**EXTRACT**:
It's inferior because you *can't* tell it what to do . . . and because they're inferior.
A clever balancing charger can tell what the cell voltages are and how many cells are involved, but it can't tell what the maximum charge rate is. This means a balance-only plug-n-play charger may charge at a faster rate than the pack can handle (or slower, if you're charging a larger pack than it's designed for).
They also have a tendency to be inferior because the charge circuitry is inferior -- Cheap products are made cheaply. If all it has to do is run a lipo charge curve and an indicator LED, the charge controllers can become very simple . . . and lack the sophistication needed to manage the charge process well across multiple cells.
I've had a balance-only charger I've used for smaller 2s packs unbalance charge a perfectly good pack. Light goes green for done, pull off the pack and test with a battery alarm . . . one of the cells was full and the other was under 4v
Put the pack on a programmable charger and told it to top off, and it accurately topped off the less-than-full cell, reporting the voltage it measured the whole cycle through, and that battery is still running fine. If I'd flown with that pack out of balance like that, I'd likely have damaged that pack.
I'm not saying there aren't golden chargers that despite their minimalist interface are wonders of charging science, that so long as your battery can handle it's full charge rate, it will work like a champ . . . I'm saying it's very unlikely that the balance-only charger you'll run into will be worth the power to run them.

**WORK TASK**: Summarize the post on balance-only chargers in two sentences.

**SOURCE DATA**:
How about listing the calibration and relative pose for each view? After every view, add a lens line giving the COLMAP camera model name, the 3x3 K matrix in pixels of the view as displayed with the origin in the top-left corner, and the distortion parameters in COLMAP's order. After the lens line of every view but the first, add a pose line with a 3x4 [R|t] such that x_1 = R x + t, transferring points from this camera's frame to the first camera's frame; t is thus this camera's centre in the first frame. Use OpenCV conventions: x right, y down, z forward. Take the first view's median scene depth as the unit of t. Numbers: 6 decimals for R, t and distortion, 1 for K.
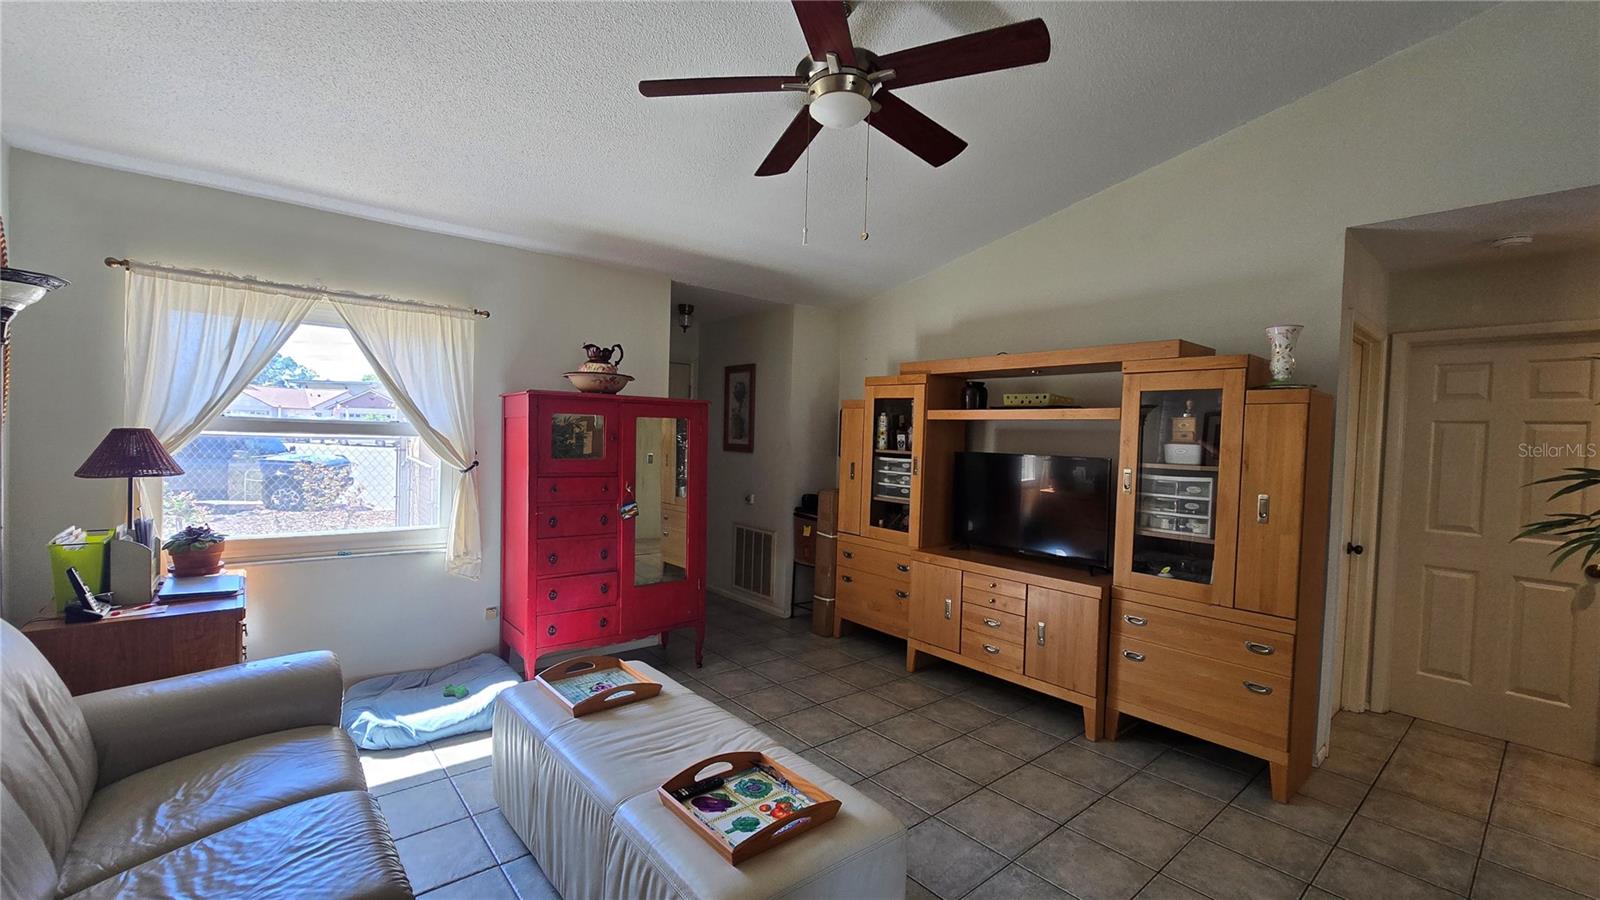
lens RADIAL K [[659.6, 0, 796.5], [0, 659.6, 455.8], [0, 0, 1]] dist [-0.002545, -0.000504]
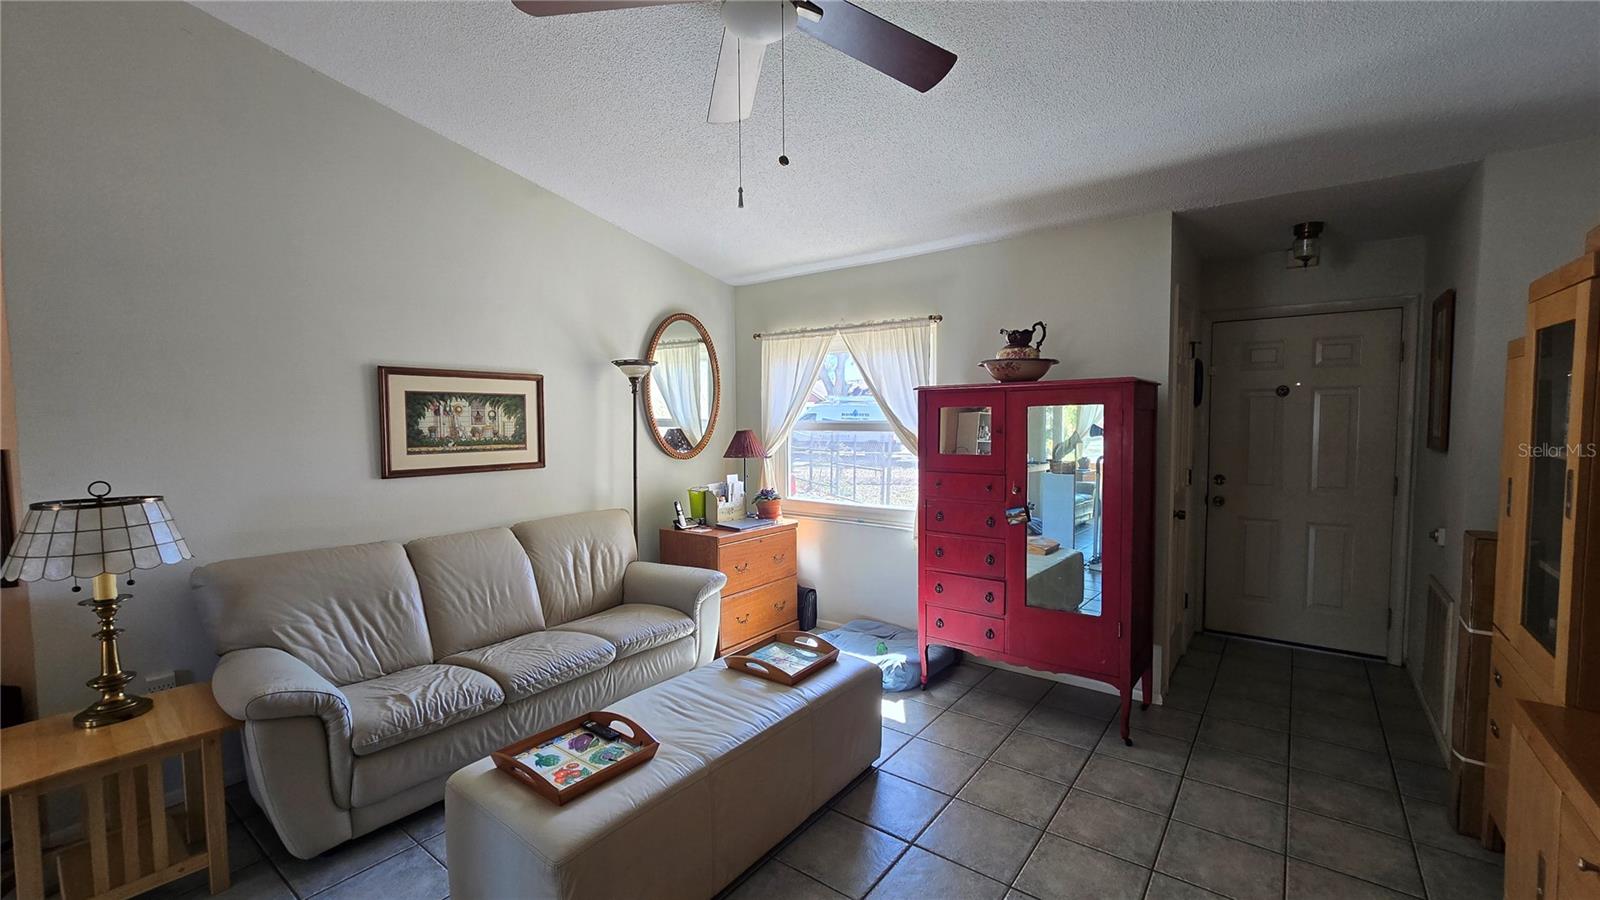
lens RADIAL K [[659.6, 0, 798.9], [0, 659.6, 453.6], [0, 0, 1]] dist [-0.002545, -0.000504]
pose [[0.210904, 0.023647, -0.977221, 0.558754], [-0.013485, 0.999683, 0.021280, -0.013459], [0.977414, 0.008690, 0.211156, 0.566857]]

**YOUR RESPONSE**: Balance-only plug-and-play chargers are inferior because you can't tell them what to do: they can detect cell voltages and the number of cells but not the maximum charge rate, so they may charge too fast or too slow, and their cheap, simple circuitry may lack the sophistication to manage charging well across multiple cells. The writer's own balance-only charger once signaled done while one cell of a 2s pack was full and the other was under 4V, a programmable charger then topped off the low cell, and the writer judges it very unlikely that a balance-only charger you come across will be worth the power to run.